Text passage.
+--
This new PTWA technology sounded great and there were some clear advantages to utilizing it in a high performance powerplant such as the engine found in the GT500. I know that the Ford engineering team spent hours developing and testing their PTWA technology. I also know that Ford put multiple PTWA engines through the ringer, for a combined total of two-million+ simulated miles. The Ford engineers did their due diligence before releasing PTWA to the production floor. Now, I am not implying that utilizing PTWA on the ‘11+ GT500 was a mistake by any means, but I had some concerns. I’ll elaborate below.
A little bit of background. As a mechanical design engineer who has worked on many product lines (aerospace to heavy equipment) I can tell you first hand that the initial release of a product is where we learn the most. This is where we discover what’s going to work in the real world and what isn’t. Obviously we’re going to do our best, but there are things that slip past even our most advanced calculations, computer models, simulations and tests.
You must understand that engineers operate under immense pressures, many of which are not understood by the common public and product consumers. A few of these pressure sources…
- Meet or exceed product specifications set forth by the marketing team, who often times have little technical knowledge of what they are demanding. Think “we want a model that is safer, faster, more reliable, better on fuel, and cheaper to build than the year before, and we want it now.”
- Meet or exceed product deadlines set forth by the sales team, who often times have already promised customers the moon and more. This sets the engineering team up for failure, and unjustly highlights them as the “bad guys” in the eyes of the customer. When my car breaks down, I’m going to blame it on poor engineering, not the commission hungry salesman who rushed an incomplete product out the factory.
- Support service and parts departments by maintaining component and manufacturing commonality across platforms. The creation of every new part eats away at the overall project budget. It also makes field service a nightmare down the road. Remember when the Ford Ranger and Explorer shared the same chassis and sub-systems? It was almost too easy to find the right service parts when you needed them.
+--
Material provided.
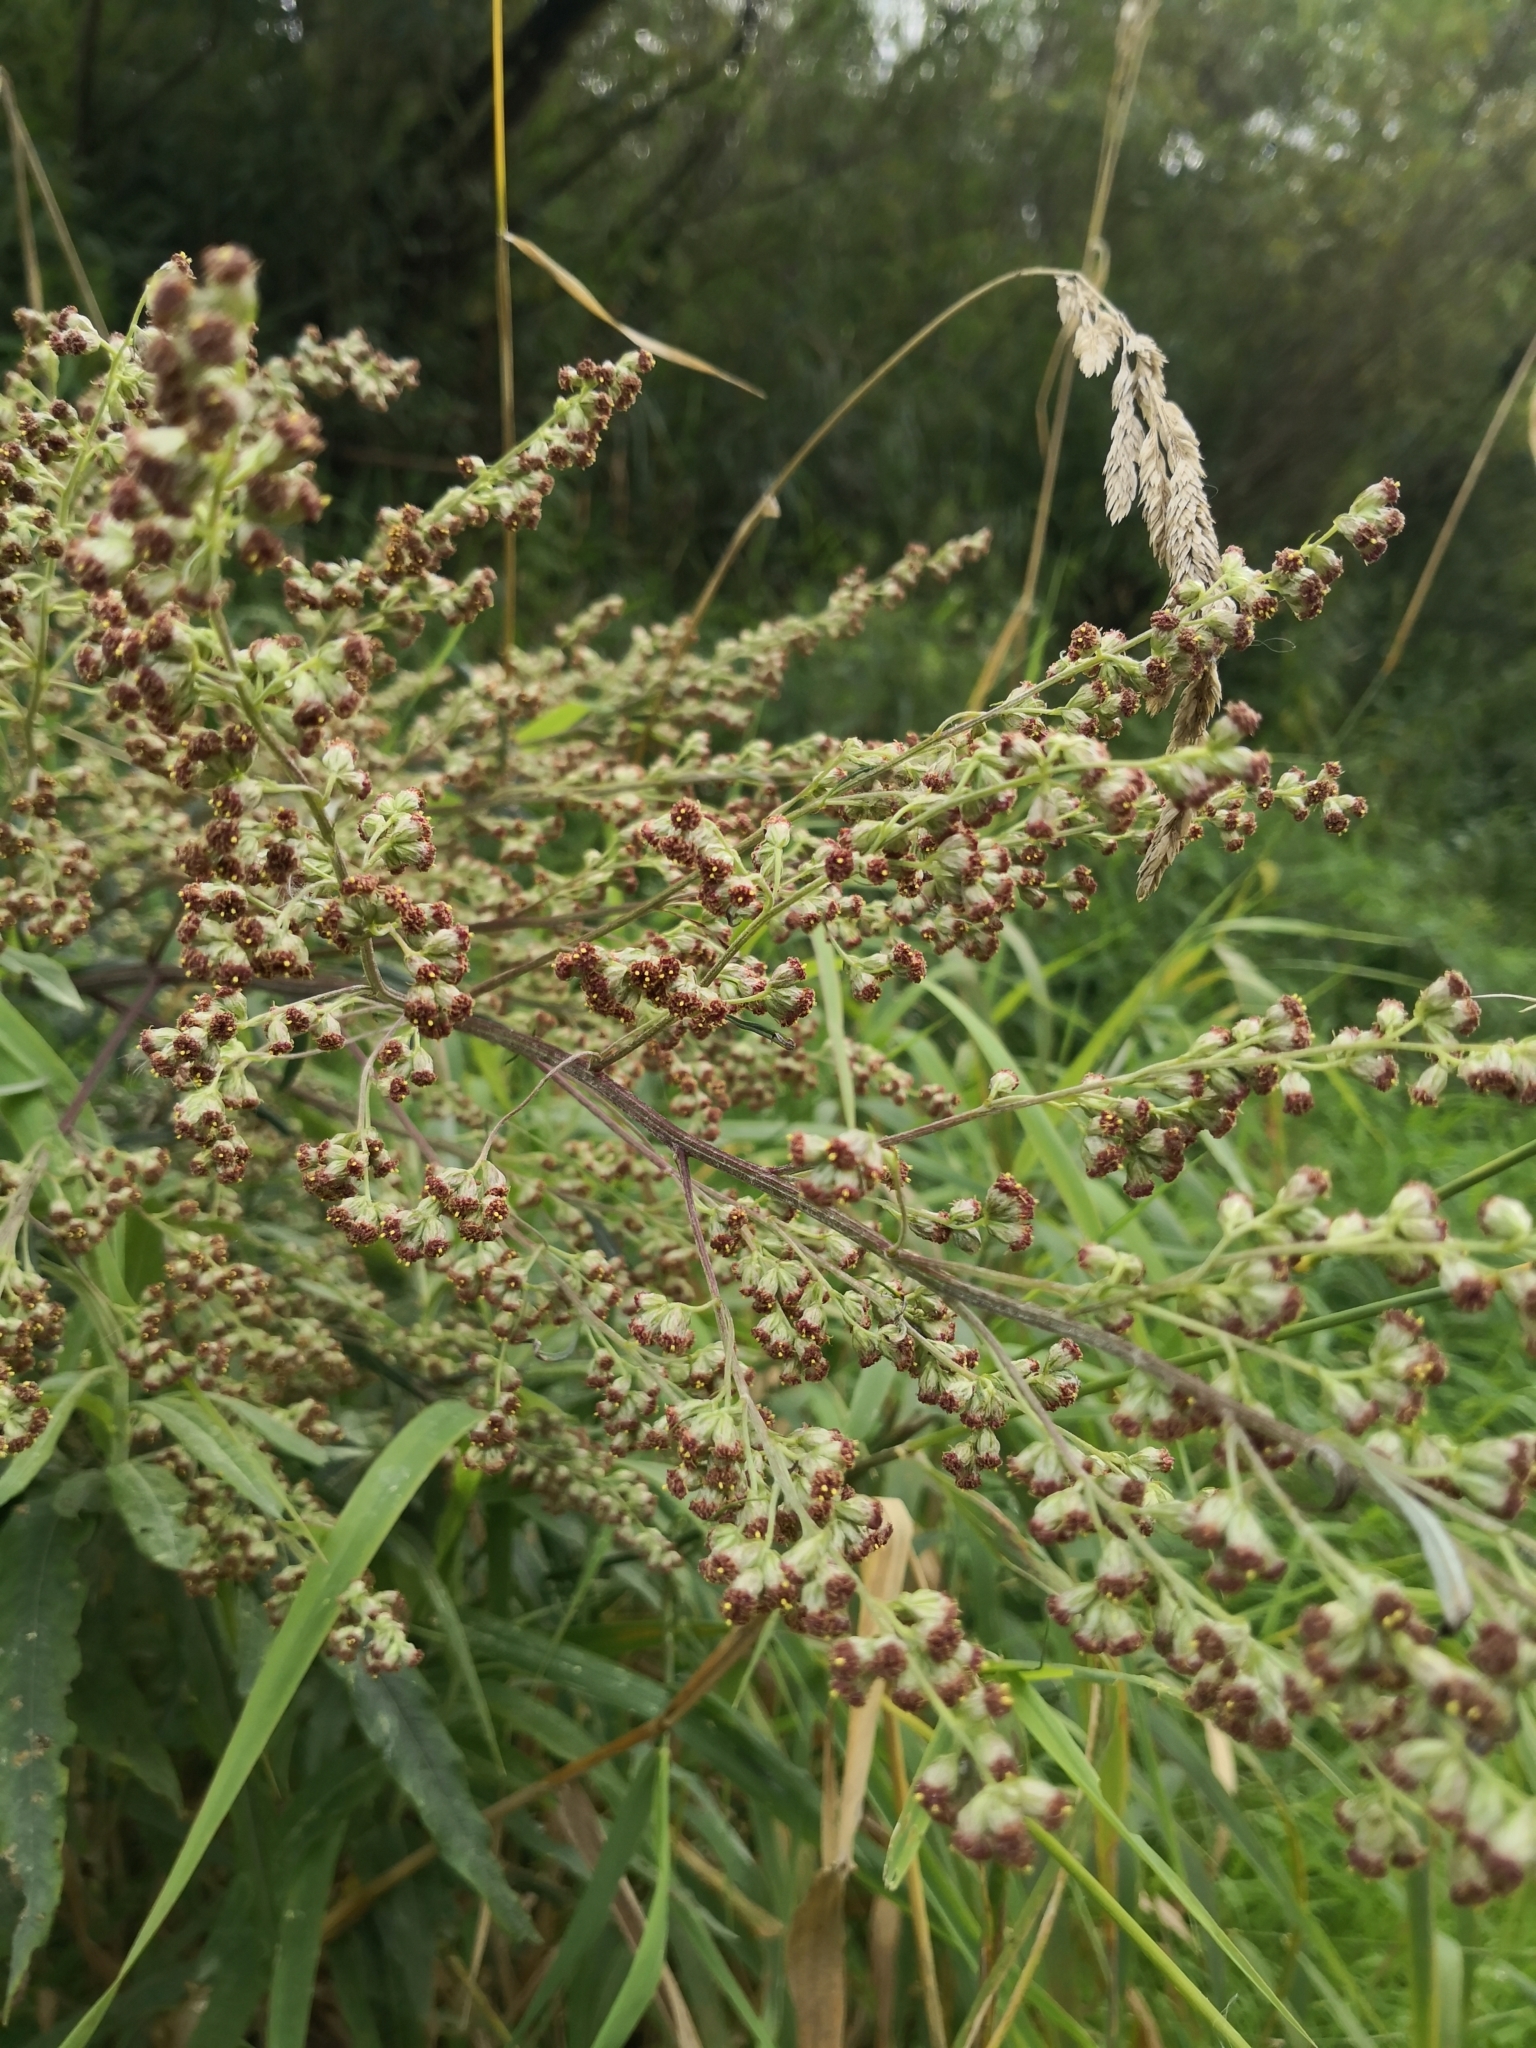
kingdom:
+--
Task statement.
Extend the piece about Ford's PTWA cylinder technology in the GT500 engine, picking up after its last paragraph.

Task answer.
- Support the prototype and R&D departments who are actually going to build, assemble and test the product for the first time. This phase is often the last thing a potential product sees before it hits mass production. It also acts as a budget/time safety margin for the overall project. If the design team needs more time, those hours can be stolen from the R&D testing department. As you can probably guess, this often leaves the R&D dept. with inadequate time to perform critical tests and gather the valuable data they need to relay back to the engineering department. Engineering is then shortchanged, out of time and rushed to make final revisions to the product before it is released to production.
Having experienced these workplace dilemmas first hand, I can tell you that no matter how good a design looked in a CAD model, how great it sounded on paper or performed in a simulation/test, there is always the potential for unforeseen problems and failures to arise once the product is in the hands of the customer. On the other hand, this leaves room for improvement for the next iteration of the product. Think of the early Triton 4.6’s and 5.4’s and their spark plug debacle. Granted these were largely a vendor issue, it still took Ford four tries and multiple TSBs to resolve the issue. But, I bet they won’t make that mistake again.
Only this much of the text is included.